Aerospace engineering

We provide a wide range of services, from conceptual airframe design, structural and aerodynamic design all the way to detail design of components or an entire airframe as well as preparing compliance documentation and certification test proposals.

We have over a decade of experience designing under EASA CS22 and CS23 as well as FAR23 and ASTM-LSA.

Thanks to our background in maintenance (A&P), construction of prototypes as well as flying experience, our designs don’t just look good in CAD but are designed with a focus on build-ability and practicality.

Check out some of our past work on complete airframes and detailed design.

A typical setup for initial conceptual design, sizing and layout of systems and structures.


Additionally we can leverage our experience with design and construction of composite parts and airframes into other markets where the absence of corrosion, light weight, and design freedom of composites pay off.
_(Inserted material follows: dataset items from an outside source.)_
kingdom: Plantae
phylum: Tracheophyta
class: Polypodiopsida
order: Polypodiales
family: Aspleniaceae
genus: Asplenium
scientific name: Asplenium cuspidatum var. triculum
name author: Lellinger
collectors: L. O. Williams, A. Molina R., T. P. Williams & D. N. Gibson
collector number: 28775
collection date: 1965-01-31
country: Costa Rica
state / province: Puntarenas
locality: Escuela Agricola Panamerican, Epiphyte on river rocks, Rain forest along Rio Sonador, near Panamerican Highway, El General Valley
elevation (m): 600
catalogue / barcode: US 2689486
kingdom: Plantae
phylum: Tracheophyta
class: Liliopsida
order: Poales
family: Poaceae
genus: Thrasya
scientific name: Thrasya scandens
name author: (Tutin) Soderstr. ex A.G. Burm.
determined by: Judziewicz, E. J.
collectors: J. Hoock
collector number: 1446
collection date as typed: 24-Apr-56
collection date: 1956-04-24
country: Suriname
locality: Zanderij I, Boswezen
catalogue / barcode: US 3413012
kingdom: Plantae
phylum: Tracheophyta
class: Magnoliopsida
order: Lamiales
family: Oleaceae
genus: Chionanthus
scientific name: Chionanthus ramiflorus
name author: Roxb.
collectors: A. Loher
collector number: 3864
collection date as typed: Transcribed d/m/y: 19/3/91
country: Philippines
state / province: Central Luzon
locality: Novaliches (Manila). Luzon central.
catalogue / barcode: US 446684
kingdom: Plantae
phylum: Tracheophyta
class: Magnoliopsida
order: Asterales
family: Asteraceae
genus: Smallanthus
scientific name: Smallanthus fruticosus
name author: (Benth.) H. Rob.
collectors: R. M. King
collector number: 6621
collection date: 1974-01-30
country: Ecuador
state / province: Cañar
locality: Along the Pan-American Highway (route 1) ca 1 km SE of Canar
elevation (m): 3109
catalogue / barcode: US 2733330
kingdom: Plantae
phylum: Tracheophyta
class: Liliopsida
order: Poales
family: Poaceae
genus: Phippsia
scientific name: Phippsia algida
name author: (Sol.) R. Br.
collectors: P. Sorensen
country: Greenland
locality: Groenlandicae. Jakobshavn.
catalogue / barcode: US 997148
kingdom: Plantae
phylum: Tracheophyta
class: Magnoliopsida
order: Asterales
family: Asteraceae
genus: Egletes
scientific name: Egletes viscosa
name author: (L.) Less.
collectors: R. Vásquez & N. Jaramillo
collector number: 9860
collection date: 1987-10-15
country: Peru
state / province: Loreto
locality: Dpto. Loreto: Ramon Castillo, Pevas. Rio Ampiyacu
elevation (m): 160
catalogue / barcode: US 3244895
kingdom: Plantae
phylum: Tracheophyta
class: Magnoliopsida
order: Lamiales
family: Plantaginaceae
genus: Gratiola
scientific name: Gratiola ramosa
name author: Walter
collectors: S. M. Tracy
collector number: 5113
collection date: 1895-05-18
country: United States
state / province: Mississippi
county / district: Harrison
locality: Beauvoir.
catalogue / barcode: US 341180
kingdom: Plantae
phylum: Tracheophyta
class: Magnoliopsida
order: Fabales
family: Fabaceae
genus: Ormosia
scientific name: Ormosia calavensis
Composites can unlock opportunities that are so far unthinkable; often yielding the biggest payoffs not in the composite part itself but in the structure around it. Just think what your machine could do if the prime structure was a fraction of the weight of what it is today.

Often, composites are perceived as very expensive. Tooling and labor both can be costly, but certainly don’t always have to be.

This is where fabrication experience really pays of. The traditional way of building a composite part is time-consuming, expensive, and complex. It involves building a plug (positive shape), sanding and finishing it. Then the mold is built up by applying the gelcoat, layers of fabric drenched in resin and it is cured. More fabric and resin is added, cured and then reinforcements are added, followed by sanding of the mold surface to a perfect finish.

But it doesn’t have to be this way. If fabrication is taken into account during design, molds can directly be machined in foam and fabrication of the parts can start the next day.

The reduction in machining cost and labor can  be spectacular.

Jarno at work on tooling for a landing gear mold. By using hotwire-cut foam for the base mold and a thin layer of putty machined to the final tooling shape, tooling cost and labor was reduced by an order of magnitude.